IME, that's imagined as much as anything. I'm not going to say that it doesn't exist, but it's mostly propaganda used by people in non-urban areas to build their own followings and consolidate their own power. In reality, it doesn't comport with the way people on the coasts actually think - beyond being frustrated at some of your political ideas, most of us just don't really care one way or another. But the real fallacy baked into that message is that we on the coasts don't know anybody from these non-urban, non-coastal areas and that your culture is entirely foreign to us. It just isn't true. Yeah, some of us grew up in big cities, but a lot of us are transplants who moved here for work. For example, just in my church community group (in Baltimore City), there's me and another guy who both grew up in the rust belt region of central/western NY, a post-doc from a farm in eastern Washington, a grad student and his wife from middle-of-nowhere Kentucky, an undergrad from a huge farm in Oklahoma, a grad student and her husband from Montana, and a social worker from South Carolina. At my last church in the middle of Cambridge, MA, there were so many people from Oklahoma it became sort of a running joke.

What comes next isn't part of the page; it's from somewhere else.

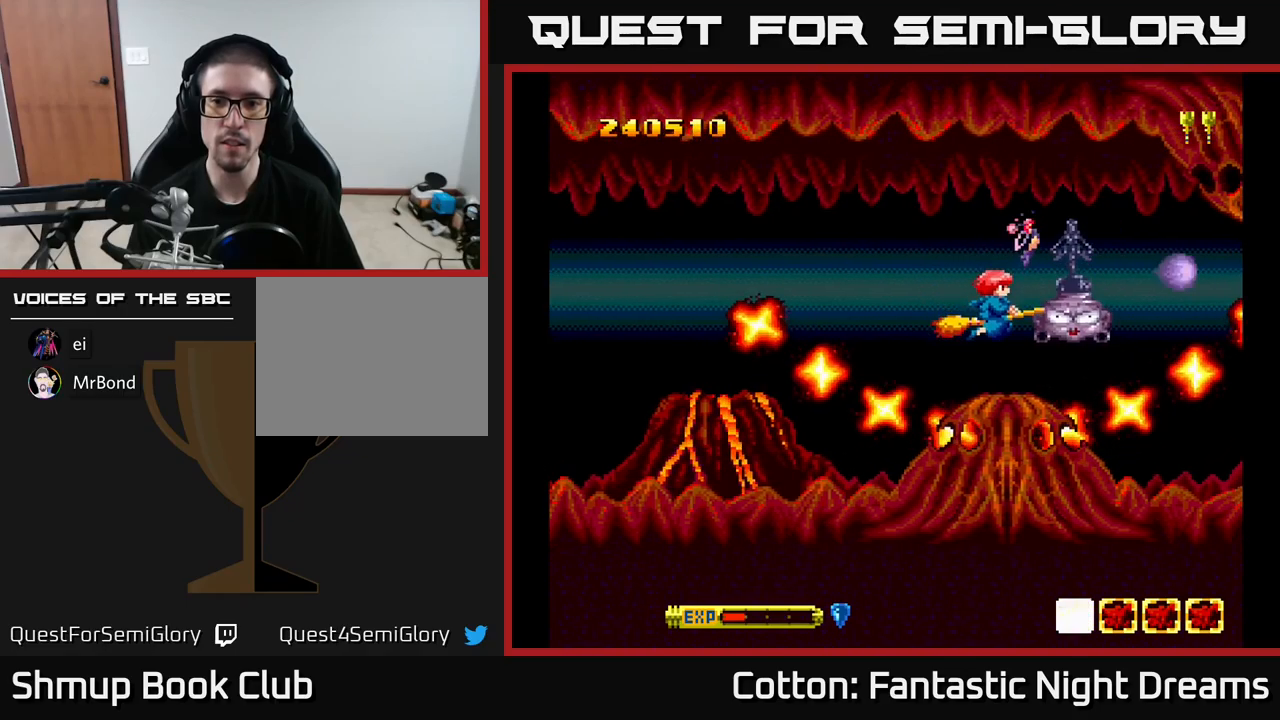
{"buttons": [], "right_stick": "center", "events": [[84, "DPAD_DOWN", "up"], [317, "DPAD_RIGHT", "down"], [334, "DPAD_UP", "down"], [367, "DPAD_RIGHT", "up"], [417, "Y", "up"], [467, "DPAD_UP", "up"]]}
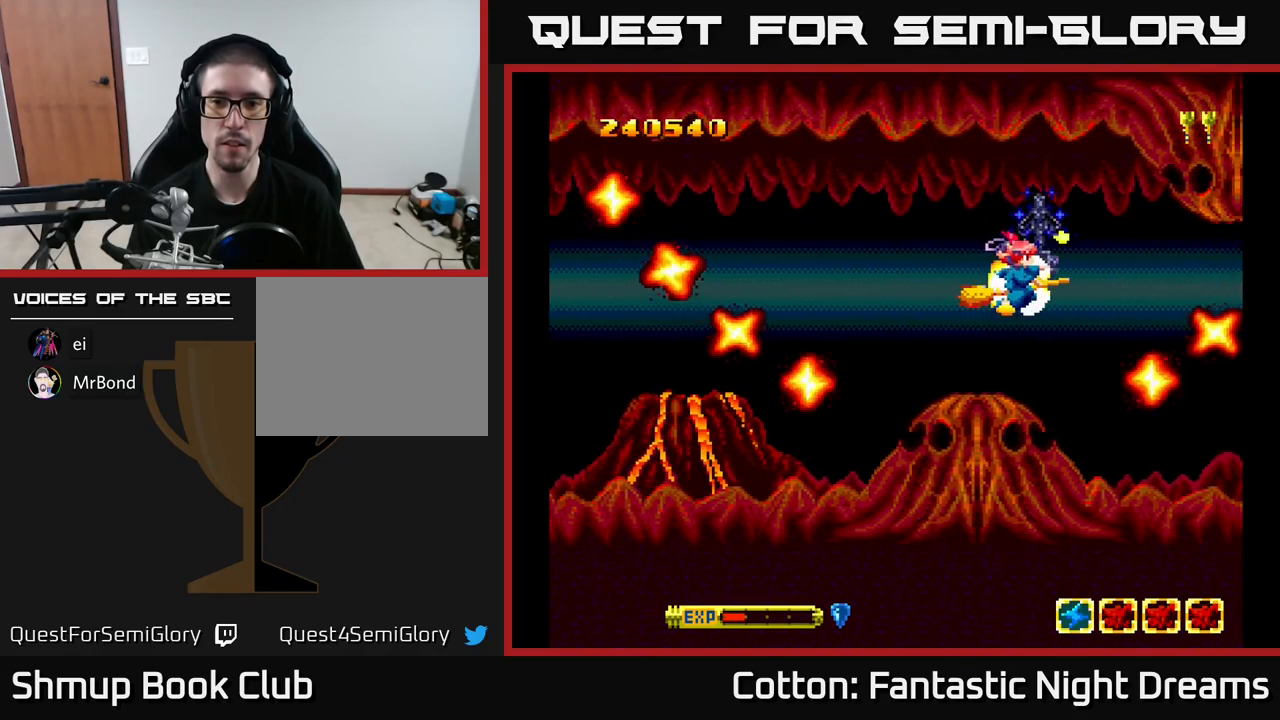
{"buttons": [], "right_stick": "center", "events": []}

That's got nothing to do with culture and everything to do with money. Those groups both pay the full sticker price and don't dip into the school's financial aid pool.
No, I don't personally feel like that - mainly because identities of that sort don't really appeal to me - but I also don't discount what you're saying. Part of the issue is that the celebration of "American" culture carries with it a lot of baggage - throughout history, that celebration and that identity has very often been defined by who it excludes rather than just who it includes, so today, even the most well-meaning, non-racist person is going to draw some raised eyebrows when they start heading down that path. Part of it is also the fact that America is pretty new. Most other cultures have had millenia to develop - often in relative isolation (which is where things really become unique); we've had a couple centuries, none of it in isolation. Arguably, a lot of the most uniquely-American elements of our culture have come from the black community: barbecue, jazz, blues, rap.
That said, for someone feeling as you do, there are some encouraging things coming from, all of places, the restaurant industry. My wife and I are kinda-foodies and there's been a big movement in the last few decades to respect and celebrate the unique cultures and ingredients of the different regions within the US. (so much so that if you're a viewer of chef-oriented cooking shows, as we are, it's gotten a bit heavy-handed) A lot of that unique regional flavor (no pun intended) had been sort of washed out in the 20th century partly because so many people treated the fancy European standard as an ideal and partly because it was cheaper for large chains to homogenize everything. But it's now following a somewhat-similar path to music wherein the appreciation of it as an artform has expanded to treat just about every source of influence as worthwhile.